Schema-required fields on `POST /api/v1/drops`: `title` (≤250 chars), `body` (≤1024 chars), `content` (markdown). Optional: `source`, `tags[]`, `priority` (`low`/`normal`/`high`/`urgent`), `external_url`, `channel`, `expires_in_days`. The full request / response schema is enforced in [`src/agentdrop/schemas/drops.py`](./src/agentdrop/schemas/drops.py) and surfaced via the auto-generated OpenAPI doc at `/docs` on a running server.

### Public surface

| Method | Path | Purpose |
| --- | --- | --- |
| `GET` | `/d/{short_id}` | Rendered drop page (the tap target). Unguessable short id; no auth by default. |
| `GET` | `/health` | Liveness probe. |

### Web Push (session-auth)

| Method | Path | Purpose |
| --- | --- | --- |
| `GET` | `/pwa/vapid-public-key` | Server's VAPID public key for `pushManager.subscribe`. Returns `null` when unconfigured. |
| `POST` | `/pwa/subscribe` | Register a `PushSubscription` for this device.

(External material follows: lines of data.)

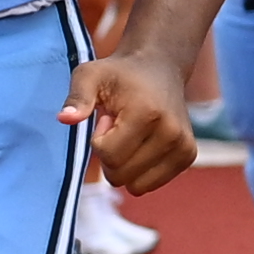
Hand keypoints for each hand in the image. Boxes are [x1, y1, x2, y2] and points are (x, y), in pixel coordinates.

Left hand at [66, 45, 195, 196]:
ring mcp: (184, 146)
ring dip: (125, 165)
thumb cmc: (119, 74)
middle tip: (119, 126)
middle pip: (120, 175)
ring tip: (132, 134)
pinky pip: (150, 185)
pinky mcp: (189, 156)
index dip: (98, 139)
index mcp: (148, 113)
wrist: (159, 67)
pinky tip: (144, 143)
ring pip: (136, 186)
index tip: (108, 117)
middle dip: (111, 155)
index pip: (109, 155)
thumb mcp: (90, 76)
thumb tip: (64, 118)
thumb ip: (77, 97)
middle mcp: (172, 132)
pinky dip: (140, 171)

Upserts by endpoint. |
| `POST` | `/pwa/unsubscribe` | Delete a subscription row by endpoint. |

### Web UI (session-auth)

The inbox at `/`, the drop actions (`/drops/{id}/pin` etc.), and the `/settings/*` routes (channels, routing, api-keys, devices) are all admin-session-gated. Log in with `AGENTDROP_ADMIN_PASSWORD` at `/login`.

## References

- [`CHANGELOG.md`](./CHANGELOG.md) — per-release notes, version history.
- [`ROADMAP.md`](./ROADMAP.md) — shipped milestones and what's planned next.
- [`docs/QUICKSTART.md`](./docs/QUICKSTART.md) — extended first-time setup walkthrough.
- [`docs/DEPLOYMENT.md`](./docs/DEPLOYMENT.md) — operational runbook for production deploys.
- [`CLAUDE.md`](./CLAUDE.md) — guidance for Claude Code when working in this repo.

## License

Agent Drop is licensed under the [Apache License 2.0](./LICENSE). You may use, modify, distribute, and use the software commercially, subject to the conditions in the license (preserve copyright + license notice, state significant changes). Contributions are accepted under the same terms.

Releases up to and including `v0.3.0` were published under the MIT License; those artifacts remain MIT-licensed where they were originally distributed. The relicense to Apache 2.0 takes effect from the next release onward.